During these widow days I have known many mornings, many hours of self-doubt and fear, of loneliness and sometimes, despair. Although I know that I must, absolutely must, animate my inner poltroon, start believing and continue to believe that I am more than able to live not only a solo life but one which can still really live even with a missing part. It will always be thus because 50 years of marriage is a very big chunk of any life and to be left behind inside that life now empty of all that was familiar is discombobulating at best. It is almost 2 years now, no, more, because dementia eats a person up little by little and ten years of watching that monster nibble away changed us both. But still, the familiar remained. I knew him and he knew me and no matter the ancient battles fought, neither of us ever won. Now I am just me and sometimes I feel very small indeed. I can spend all night awake freaking out about absolutely nothing real, such as what I will do when my oil tank leaks gallons of oil into the garden, or a huge pine crashes through my roof opening me to the sky in the midst of a hooligan gale when it’s snowing and my neighbours are away in Tenerife? Now, however, a bit further along the road un-travelled I find myself wandering through interspace, a sort of misty corridor of in-between. I am moving, learning how to create a new familiar. Ignoring the clamjamfrie of panics, I sit with myself and we chat. What can you do within this situation, she asks. I close my eyes and let said situation settle into some sort of shape.

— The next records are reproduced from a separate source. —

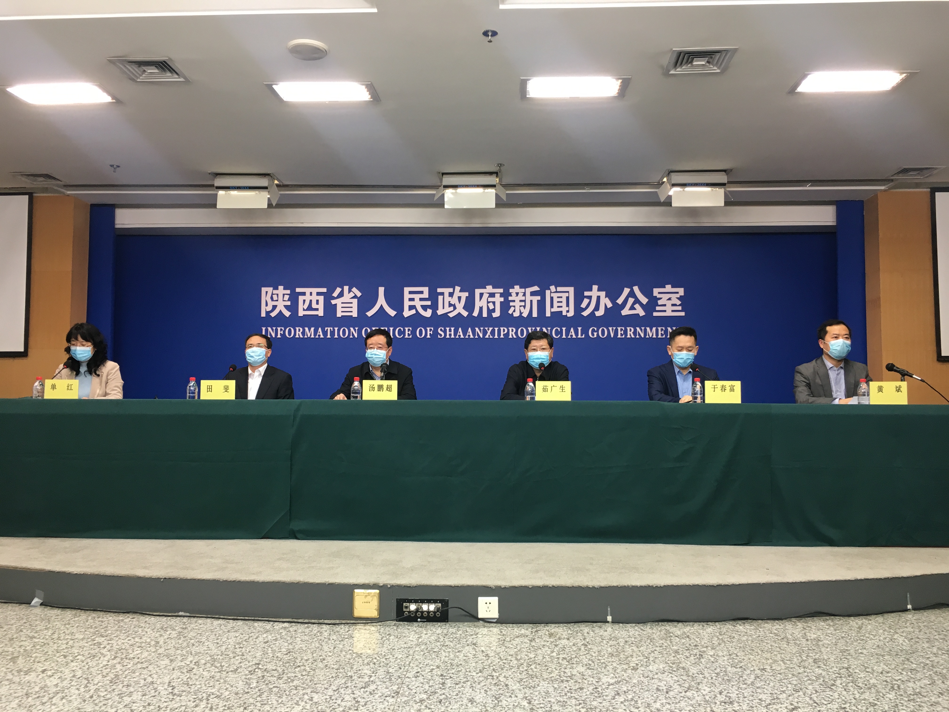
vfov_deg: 48.2
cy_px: 356
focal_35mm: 29
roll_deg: -0.2
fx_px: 795
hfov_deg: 61.7
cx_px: 474
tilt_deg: +3.1
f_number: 2.2
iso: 40
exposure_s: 1/33
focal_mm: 4.15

Nothing about the being alone thing, I begin. She nods. Nothing about the gale. Ah, but I can ask a tree man to check the pines and I can call the oil tank man to check that. Good, she says. Get on with it.

There is nobody in this world, no matter how rich, how well-organised, how balanced who can avoid the big things. Things like gales, oil leaks, death. Nobody. So that means that all of us can learn new ways, a new familiar, but only having gone through the dark times, the rain days, the storms both inside and out. Courage in the face of ‘disaster’ has legs, a brain, strength and power. Fears flit like birds all the time but I can explode them into the sky if I think ‘cat.’ Imagining disaster is normal but not liveable with for long. This state demands action, not helpless panic. To ask, What can I do about any of this? is the question, followed by action and fuelled with courage, even if it feels as though courage seems to have gone off to India to find itself. The human spirit is unbreakable unless that human turns his or her face to the wall and I am not doing that, no matter what.

I was reading about Koi the other day, those beautiful Japanese fish (originally from China) we might see in lakes and ponds far far away from this place. Koi represent courage, the overcoming of difficulties, challenges, big horrible threatening life-changing things. It is said that Koi can swim upstream against any current. It can fight its way to the top of a waterfall and when it arrives at the top, will transform into a powerful dragon, not a destructive one but one re-shaped by all that life has thrown at it, all that it has learned on its journey. I like the idea of that. The thought lifts me, encourages me to face my challenges, make friends with my loneliness, and more, to keep on keeping on whilst engaging completely with it all, even the fearty times. I might become that dragon one day. What larks, Pip!